PacifiCorp plans to convert the coal-fired Naughton Unit 3 to a natural gas-fired facility and to install environmental investments required to meet near term compliance obligations at the Hunter Unit 1, Jim Bridger Unit 3, and Jim Bridger Unit 4 coal units.

“Installation of emission control equipment at these facilities will reduce emissions of nitrous oxides (NOX) and sulfur dioxide (SO2) and contribute to improved visibility in the region,” PacifiCorp added in an integrated resource plan (IRP) filed April 30 at the Utah Public Service Commission. “The Company plans to continue to evaluate environmental investments required to meet known and prospective environmental compliance obligations at existing coal units in future IRPs and future IRP Updates.”
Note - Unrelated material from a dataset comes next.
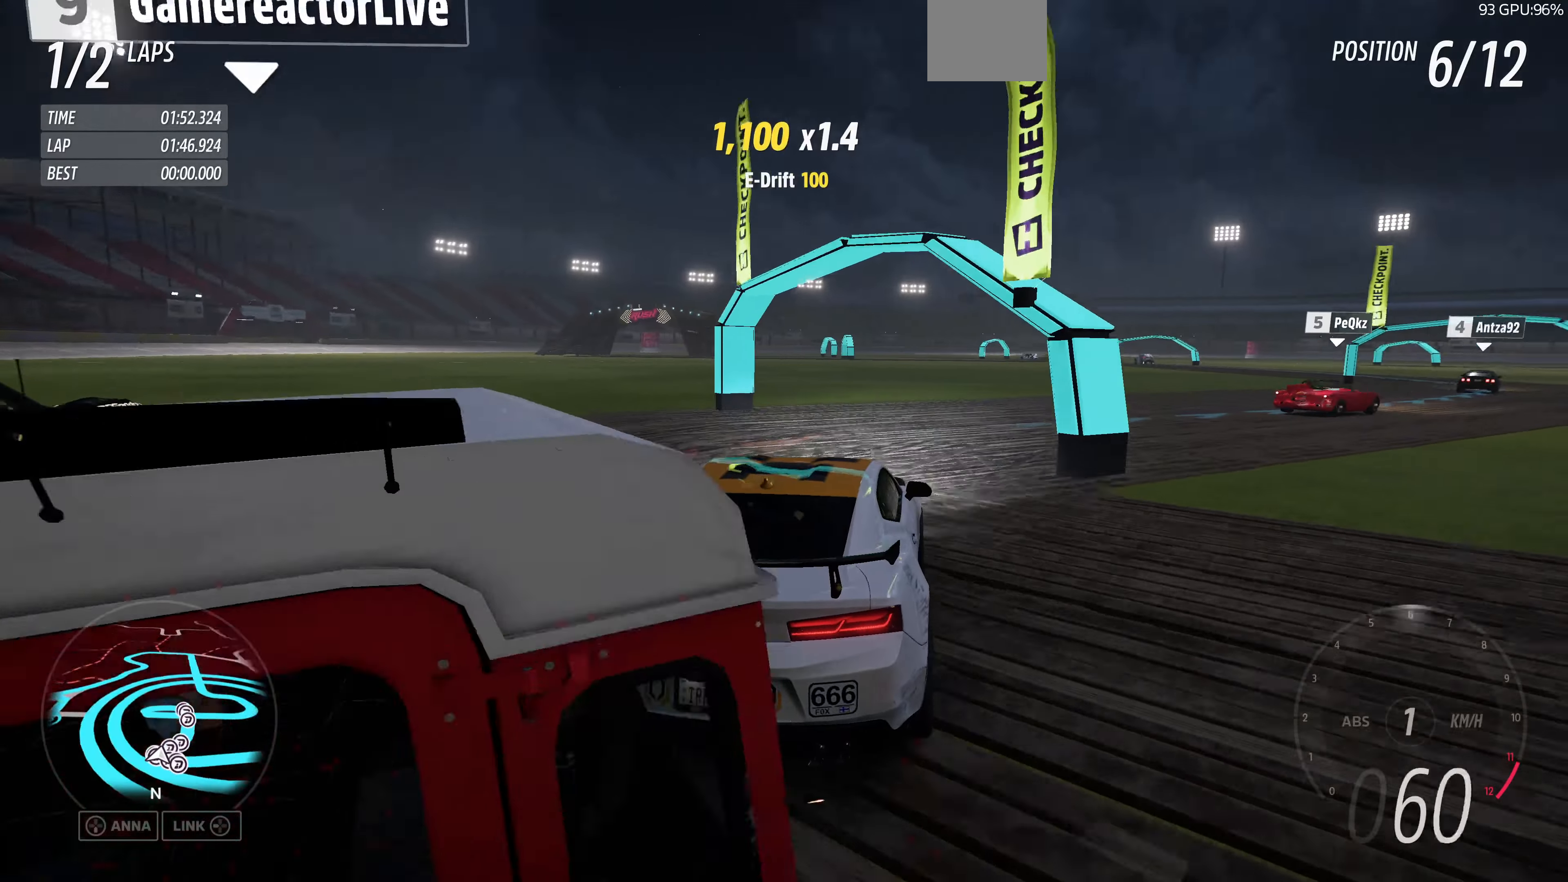
{"buttons": ["R2"], "left_stick": "center", "right_stick": "up", "events": [[433, "R2", "down"]]}
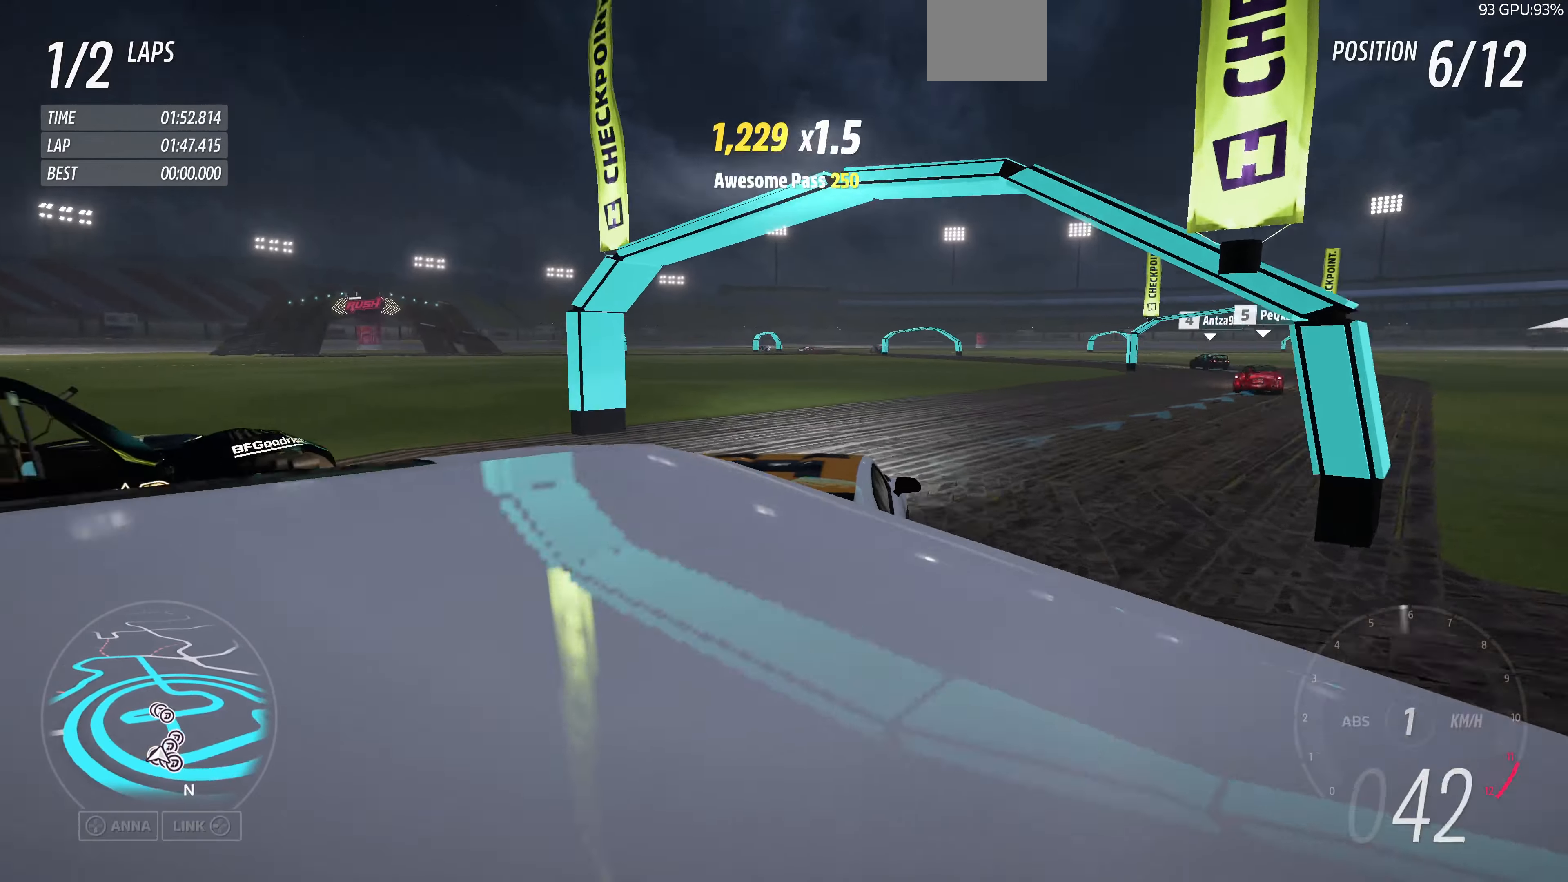
{"buttons": ["R2"], "left_stick": "center", "right_stick": "up", "events": []}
The coal-related action plan includes:

  • Naughton Unit 3 (Wyoming, 330 MW) – Continue permitting and development efforts in support of the Naughton Unit 3 natural gas conversion project. The permit application requesting operation on coal through year-end 2017 is currently under review by the Wyoming  Department of Environmental Quality, Air Quality Division. Issue a request for proposal to procure gas transportation for the Naughton plant as required to support compliance with the conversion date that will be established during the permitting process. Issue an RFP for engineering, procurement, and construction of the Naughton Unit 3 natural gas retrofit as required to support compliance with the conversion date that will be established during the permitting process.
  • Hunter Unit 1 (Utah, 418 MW) – Complete installation of the baghouse conversion and low NOX burner compliance projects at Hunter Unit 1 as required by the end of 2014.
  • Jim Bridger Units 3 and 4 (Wyoming, 702 MW total) – Complete installation of selective catalytic reduction (SCR) compliance projects at Jim Bridger Unit 3 and Jim Bridger Unit 4 as required by the end of 2015 and 2016, respectively.
  • Cholla Unit 4 (Arizona, 387 MW) – Continue to evaluate alternative compliance strategies that will meet Regional Haze compliance obligations, related to the U.S. Environmental Protection Agency’s Federal Implementation Plan requirements to install SCR equipment at Cholla Unit 4.

Regional haze a particular compliance burden for coal units

The state of Utah issued a regional haze state implementation plan (SIP) requiring the installation of SO2, NOx and particulate matter (PM) controls on Hunter Units 1 and 2 and Huntington Units 1 and 2. In December 2012, the EPA approved the SO2 portion of the Utah Regional Haze SIP and disapproved the NOx and PM portions. Certain groups have appealed the EPA’s approval of the SO2 SIP.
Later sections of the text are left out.